-- INSTRUCTIONS TO FOLLOW --
Take the entries that follow and return exactly the lines from the one holding "[192,244,203,255] is ->" through the one holding "[306,301,501,317] instal the", both included. Nothing else is needed.

-- DATA PROVIDED --
= = =

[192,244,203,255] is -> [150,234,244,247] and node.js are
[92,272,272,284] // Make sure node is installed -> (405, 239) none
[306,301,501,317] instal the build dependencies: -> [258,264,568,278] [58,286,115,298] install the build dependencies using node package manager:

= = =

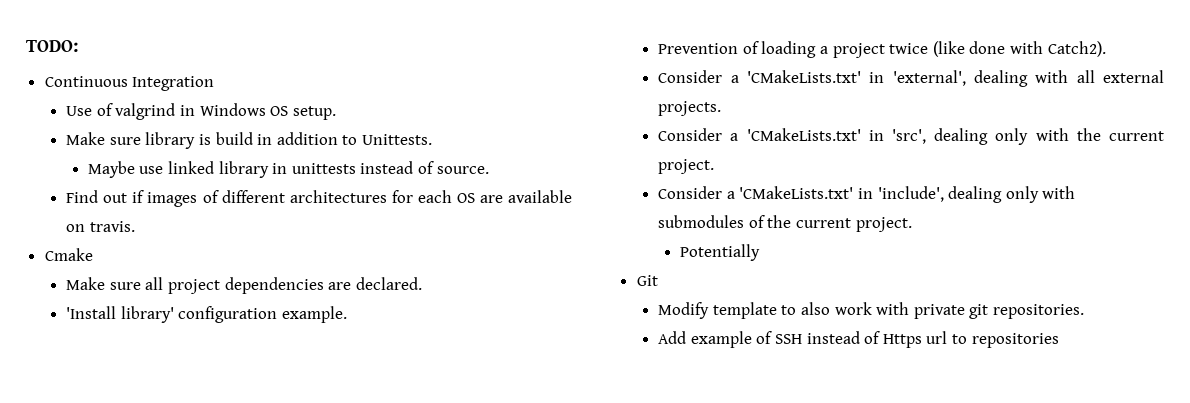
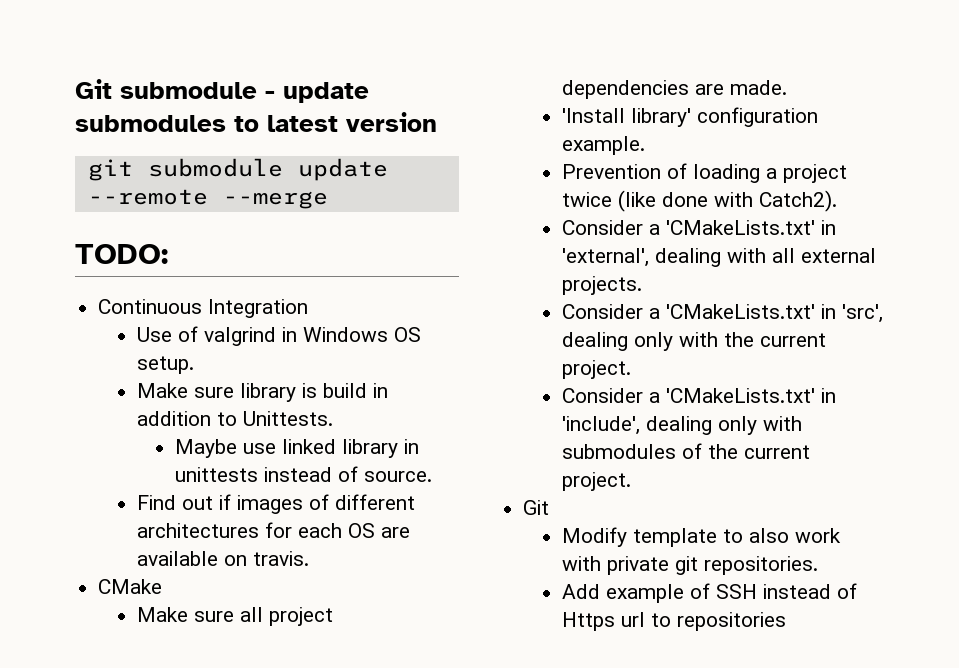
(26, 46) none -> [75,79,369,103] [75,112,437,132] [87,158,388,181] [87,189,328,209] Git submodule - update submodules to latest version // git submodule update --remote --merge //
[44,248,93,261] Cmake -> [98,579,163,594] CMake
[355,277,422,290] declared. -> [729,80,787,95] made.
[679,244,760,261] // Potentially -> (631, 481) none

= = =

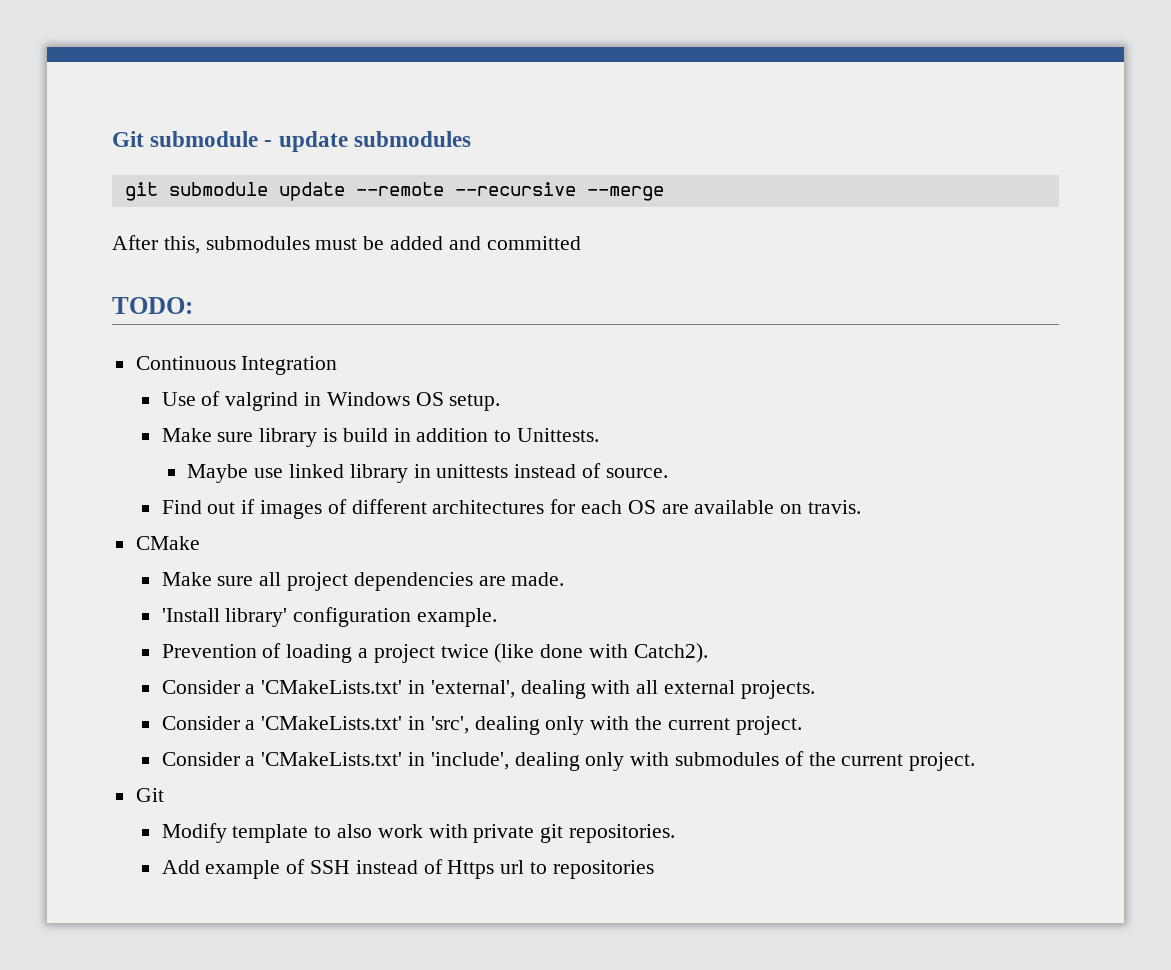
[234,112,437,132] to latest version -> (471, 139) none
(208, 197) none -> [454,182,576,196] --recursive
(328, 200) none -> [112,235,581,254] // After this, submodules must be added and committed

= = =

-- ANSWER BOX --
[192,244,203,255] is -> [150,234,244,247] and node.js are
[92,272,272,284] // Make sure node is installed -> (405, 239) none
[306,301,501,317] instal the build dependencies: -> [258,264,568,278] [58,286,115,298] install the build dependencies using node package manager:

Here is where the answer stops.